There’s a whole lot of COVID misinformation out there, from whether or not the vaccines are safe in pregnancy (they are) to whether or not they are responsible for your cousin’s friend’s gigantic balls (they aren’t.)
It can be tempting to assume that all such rumors are the result of bad boomer memes on social media, but sometimes it’s possible to wind up believing false claims through perfectly cromulent outlets. As a viral Twitter thread from University College Dublin Professor of Architecture Orla Hegarty has recently shown, it’s all too easy sometimes for a soundbite to become received wisdom – even when that soundbite isn’t in fact accurate.
In the thread, Hegarty explains how she was contacted by a journalist for the Irish Times asking her for a comment on the nation’s COVID restrictions. Citing findings from Ireland’s Health Protection Surveillance Centre (HPSC), which monitors COVID data for the country, the writer was looking for an opinion on whether “the government [was] too prohibitive on people meeting outdoors” given that “only about one in 1,000 cases of COVID-19 come from an outdoor setting.”
There was just one problem: the HPSC data didn’t say that at all.

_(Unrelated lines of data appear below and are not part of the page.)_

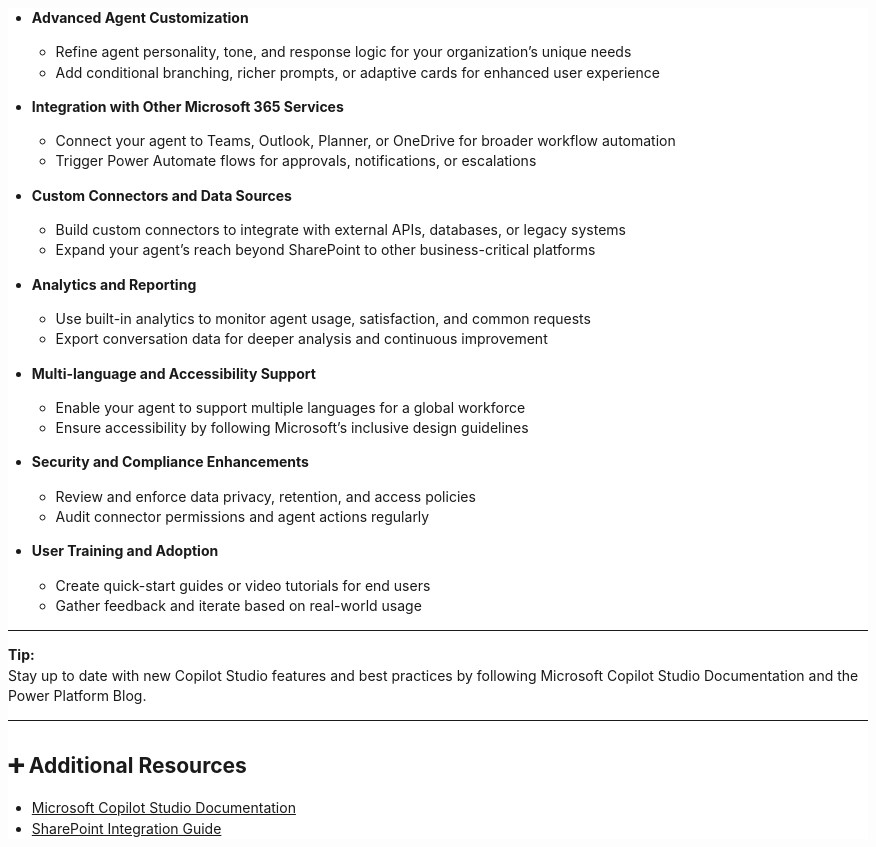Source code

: - **Advanced Agent Customization**
  - Refine agent personality, tone, and response logic for your organization’s unique needs
  - Add conditional branching, richer prompts, or adaptive cards for enhanced user experience

- **Integration with Other Microsoft 365 Services**
  - Connect your agent to Teams, Outlook, Planner, or OneDrive for broader workflow automation
  - Trigger Power Automate flows for approvals, notifications, or escalations

- **Custom Connectors and Data Sources**
  - Build custom connectors to integrate with external APIs, databases, or legacy systems
  - Expand your agent’s reach beyond SharePoint to other business-critical platforms

- **Analytics and Reporting**
  - Use built-in analytics to monitor agent usage, satisfaction, and common requests
  - Export conversation data for deeper analysis and continuous improvement

- **Multi-language and Accessibility Support**
  - Enable your agent to support multiple languages for a global workforce
  - Ensure accessibility by following Microsoft’s inclusive design guidelines

- **Security and Compliance Enhancements**
  - Review and enforce data privacy, retention, and access policies
  - Audit connector permissions and agent actions regularly

- **User Training and Adoption**
  - Create quick-start guides or video tutorials for end users
  - Gather feedback and iterate based on real-world usage

---

**Tip:**  
Stay up to date with new Copilot Studio features and best practices by following Microsoft Copilot Studio Documentation and the Power Platform Blog.


---

## ➕ Additional Resources

- [Microsoft Copilot Studio Documentation](https://learn.microsoft.com/en-us/microsoft-copilot-studio/)
- [SharePoint Integration Guide](https://docs.microsoft.com/en-us/power-virtual-agents/sharepoint-integration)

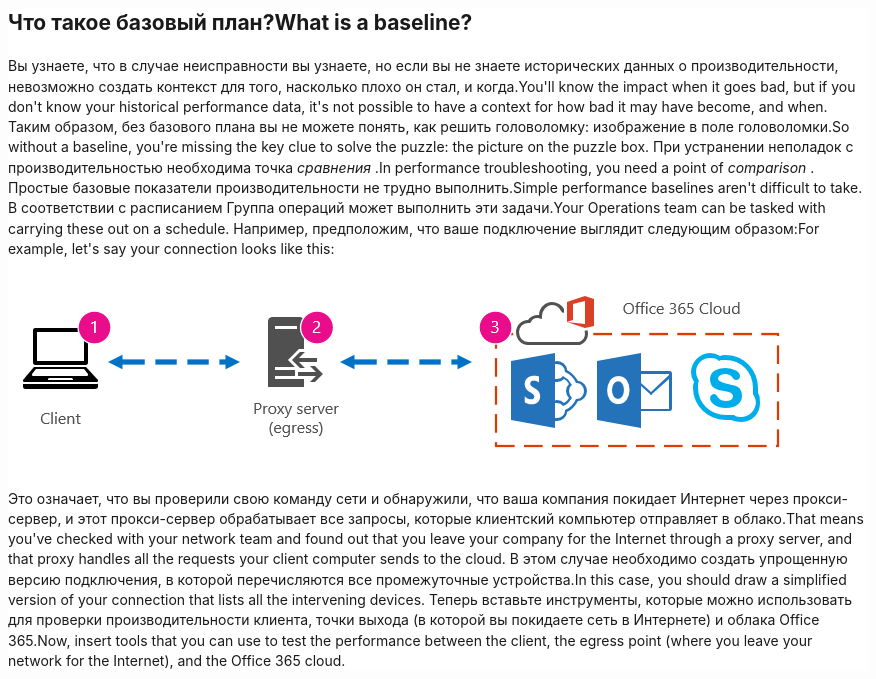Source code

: ## <a name="what-is-a-baseline"></a><span data-ttu-id="3e5ad-221">Что такое базовый план?</span><span class="sxs-lookup"><span data-stu-id="3e5ad-221">What is a baseline?</span></span>

<span data-ttu-id="3e5ad-222">Вы узнаете, что в случае неисправности вы узнаете, но если вы не знаете исторических данных о производительности, невозможно создать контекст для того, насколько плохо он стал, и когда.</span><span class="sxs-lookup"><span data-stu-id="3e5ad-222">You'll know the impact when it goes bad, but if you don't know your historical performance data, it's not possible to have a context for how bad it may have become, and when.</span></span> <span data-ttu-id="3e5ad-223">Таким образом, без базового плана вы не можете понять, как решить головоломку: изображение в поле головоломки.</span><span class="sxs-lookup"><span data-stu-id="3e5ad-223">So without a baseline, you're missing the key clue to solve the puzzle: the picture on the puzzle box.</span></span> <span data-ttu-id="3e5ad-224">При устранении неполадок с производительностью необходима точка *сравнения* .</span><span class="sxs-lookup"><span data-stu-id="3e5ad-224">In performance troubleshooting, you need a point of  *comparison*  .</span></span> <span data-ttu-id="3e5ad-225">Простые базовые показатели производительности не трудно выполнить.</span><span class="sxs-lookup"><span data-stu-id="3e5ad-225">Simple performance baselines aren't difficult to take.</span></span> <span data-ttu-id="3e5ad-226">В соответствии с расписанием Группа операций может выполнить эти задачи.</span><span class="sxs-lookup"><span data-stu-id="3e5ad-226">Your Operations team can be tasked with carrying these out on a schedule.</span></span> <span data-ttu-id="3e5ad-227">Например, предположим, что ваше подключение выглядит следующим образом:</span><span class="sxs-lookup"><span data-stu-id="3e5ad-227">For example, let's say your connection looks like this:</span></span> 
  
![Основной сетевой график, демонстрирующий клиентский, прокси-сервер и Office 365 Cloud.](media/c6ca7140-09f9-4c2d-a775-dbf2820eaa0c.PNG)
  
<span data-ttu-id="3e5ad-229">Это означает, что вы проверили свою команду сети и обнаружили, что ваша компания покидает Интернет через прокси-сервер, и этот прокси-сервер обрабатывает все запросы, которые клиентский компьютер отправляет в облако.</span><span class="sxs-lookup"><span data-stu-id="3e5ad-229">That means you've checked with your network team and found out that you leave your company for the Internet through a proxy server, and that proxy handles all the requests your client computer sends to the cloud.</span></span> <span data-ttu-id="3e5ad-230">В этом случае необходимо создать упрощенную версию подключения, в которой перечисляются все промежуточные устройства.</span><span class="sxs-lookup"><span data-stu-id="3e5ad-230">In this case, you should draw a simplified version of your connection that lists all the intervening devices.</span></span> <span data-ttu-id="3e5ad-231">Теперь вставьте инструменты, которые можно использовать для проверки производительности клиента, точки выхода (в которой вы покидаете сеть в Интернете) и облака Office 365.</span><span class="sxs-lookup"><span data-stu-id="3e5ad-231">Now, insert tools that you can use to test the performance between the client, the egress point (where you leave your network for the Internet), and the Office 365 cloud.</span></span>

As Hegarty pointed out in her reply, the HPSC only mentioned outbreaks, not cases – the “vast majority of Covid cases are not connected to outbreaks,” Hegarty tweeted. And even the data on outbreaks alone was very limited, and only covered settings relating to a handful of specific locations.
That’s not a slight against HPSC – it is notoriously difficult to exactly pinpoint when and where somebody gets infected with COVID. That’s why we need things like human challenge studies to get substantial data. But, as Hegarty explained, it does mean that the information provided could not be used to measure the risk of indoor versus outdoor transmission.
Despite Hegarty’s warnings, the journalist went ahead with the piece – “one in 1,000” statistic included. Soon it had been picked up in the UK press, who mysteriously cited the HPSC reply as “a study,” and before long, the factoid had spread across the world.
And despite Irish health officials pointing out that the figures were misleading, things then got even weirder. The “one in 1,000” statistic – which, just to remind you, was a back-of-an-envelope calculation done by a journalist who had already been told it was inaccurate – started turning up in academic papers.
It even made it into the British Medical Journal.
Lawmakers and special interest groups started lobbying for it to be used to inform public health policy.
It is true that most experts agree you’re less likely to catch COVID in an outdoor setting, but the exact numbers are hard – if not impossible – to quantify. That’s why when places like the US Centers for Disease Control and Prevention (CDC) try to come up with estimates based on hard data, they’re invariably accused of misrepresenting the truth.
Hegarty’s thread should be taken as a stark reminder that just because we want something to be true, doesn’t mean it is – and to always check our sources. After all, as Hegarty tweeted back in April, “it’s a fast moving situation & media are under pressure... but we all have ethical responsibilities when speaking publicly in a health emergency.”